NATM Buying Corp., the 11-member buying group comprised of some of the nation’s largest regional electronics and appliance retailers, gathered for its annual vendor conference last week in Dallas under the banner “Winning Together.”
The theme, explained executive director Jerry Satoren, underscores what he believes is one of the biggest accomplishments in his two short years on the job: fostering greater group cohesiveness, which strengthens NATM’s hand in vendor negotiations and supports the creation of group merchandising programs that all of its members can get behind.
Satoren said the unified front has restored some sway to retailers, who have largely conceded control over pricing and promotions to manufacturers, especially on the appliance side.
Scott Hymas, CEO of Utah chain RC Willey and president of NATM, concurred. “We’re running a few more programs and we’re more united than we’ve ever been before,” he told a packed ballroom of retailers and vendors, in a dinner address that lauded Satoren and operations director Michael Maund.
Hymas also used the platform to prod manufacturers to do their part in supporting a positive shopping experience for customers by delivering on promises, and promised merchandise, without passing the buck.
“To be in business tomorrow or in five years, we have to get better together,” he said.
At a press sit-down, Satoren said 2016 represents “another good year” for NATM, albeit a harder-fought one as majap industry growth has inexplicably slowed, particularly in laundry, and 4K TV is quickly becoming a mass-market product.
Nonetheless, member dealers have outperformed their white-goods peers and garnered share, while their CE businesses are fighting TV price erosion with a high-end mix of quantum dot, OLED and HDR displays in 75-inch and greater sizes, he noted.

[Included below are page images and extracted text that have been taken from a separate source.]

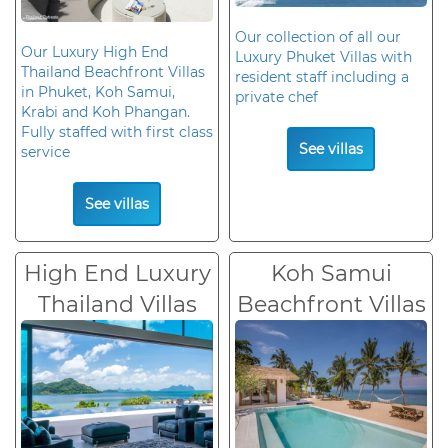
Our collection of all our
Our Luxury High End
Luxury Phuket Villas with
Thailand Beachfront Villas
resident staff including a
in Phuket, Koh Samui,
private chef
Krabi and Koh Phangan.
Fully staffed with first class
See villas
service
See villas
High End Luxury
Koh Samui
Thailand Villas
Beachfront Villas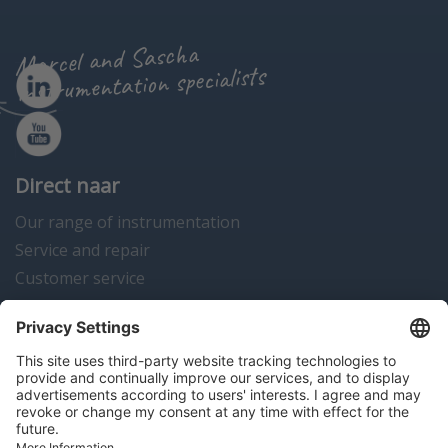
Marcel and Sascha
instrumentation specialists
Direct naar
Our range of instrumentation
Service and repair
Customer service
Instrumentation news
Contact us
Algemene voorwaarden
Disclaimer
Colofon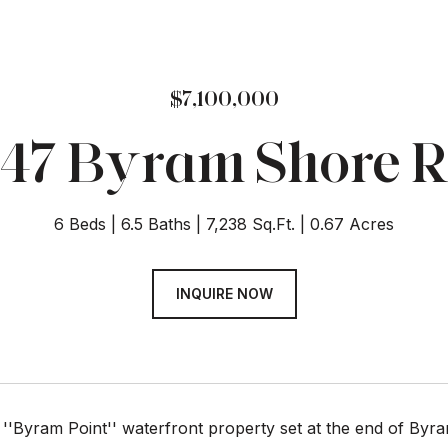
$7,100,000
47 Byram Shore 
6 Beds
6.5 Baths
7,238 Sq.Ft.
0.67 Acres
INQUIRE NOW
 ''Byram Point'' waterfront property set at the end of By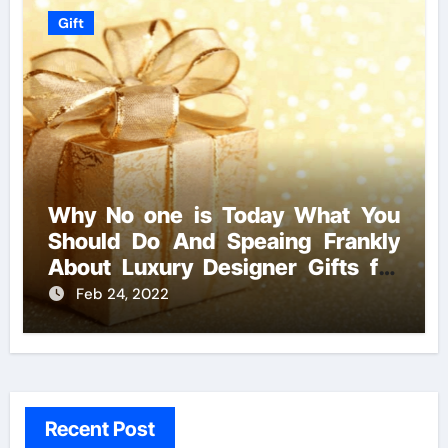
Gift
Why No one is Today What You
Should Do And Speaing Frankly
About Luxury Designer Gifts for
Handmade Creations
Feb 24, 2022
Recent Post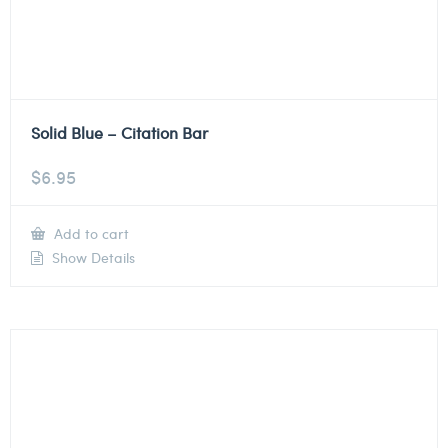
Solid Blue – Citation Bar
$
6.95
Add to cart
Show Details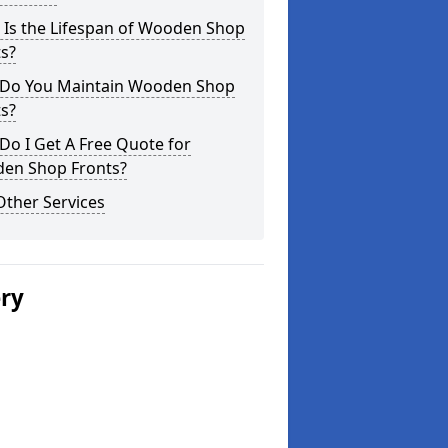
 Is the Lifespan of Wooden Shop
s?
Do You Maintain Wooden Shop
s?
o I Get A Free Quote for
en Shop Fronts?
Other Services
ery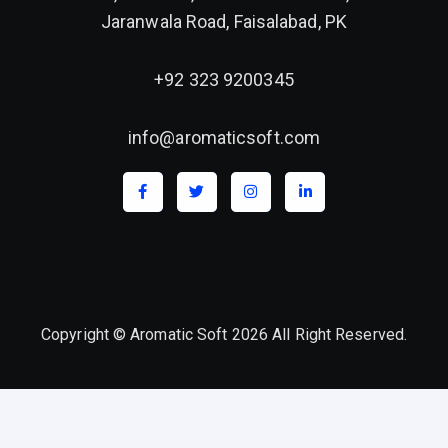
Jaranwala Road, Faisalabad, PK
+92 323 9200345
info@aromaticsoft.com
Copyright © Aromatic Soft 2026 All Right Reserved.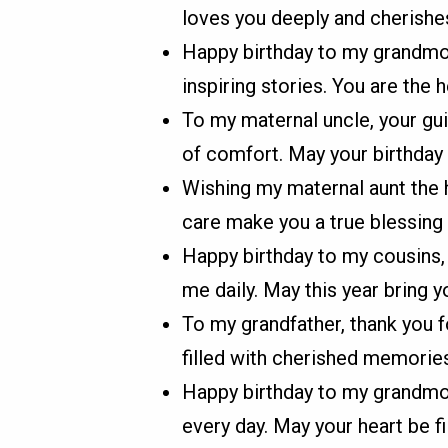
loves you deeply and cherish
Happy birthday to my grandmoth
inspiring stories. You are the h
To my maternal uncle, your gu
of comfort. May your birthday 
Wishing my maternal aunt the h
care make you a true blessing i
Happy birthday to my cousins, 
me daily. May this year bring 
To my grandfather, thank you f
filled with cherished memorie
Happy birthday to my grandmo
every day. May your heart be fil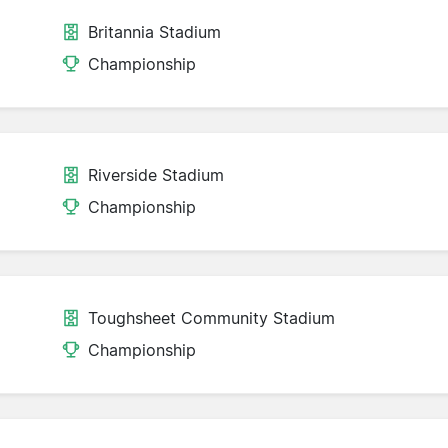
Britannia Stadium
Championship
Riverside Stadium
Championship
Toughsheet Community Stadium
Championship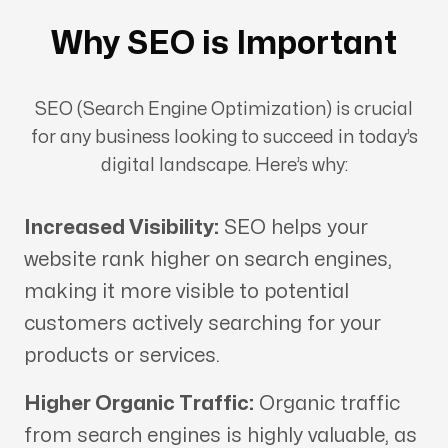
Why SEO is Important
SEO (Search Engine Optimization) is crucial
for any business looking to succeed in today’s
digital landscape. Here’s why:
Increased Visibility:
SEO helps your
website rank higher on search engines,
making it more visible to potential
customers actively searching for your
products or services.
Higher Organic Traffic:
Organic traffic
from search engines is highly valuable, as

He said dealers are also benefitting from bedding — a “very profitable category with enormous growth” — which is now carried by all 11 members and supported by group programs.
P.C. Richard & Son president/CEO Gregg Richard acknowledged that he’d “resisted bedding for years” given the plethora of mattress specialty stores in the New York metro area, but then realized his customers only shopped there because his showrooms didn’t offer it.
Bedding has since become an important part of his business, he told TWICE, and has offset declines in home office.
Another good sign for NATM is store expansion. Following last year’s Nebraska Furniture Mart debut in Dallas, members including Curacao and P.C. Richard are opening new locations (in Las Vegas and Brooklyn, N.Y., respectively), while Tennessee’s Electronic Express is remodeling six of its 16 stores and expanding a distribution center to make more room for bedding and furniture and to add small appliances to the mix, principal Abe Yazdian said.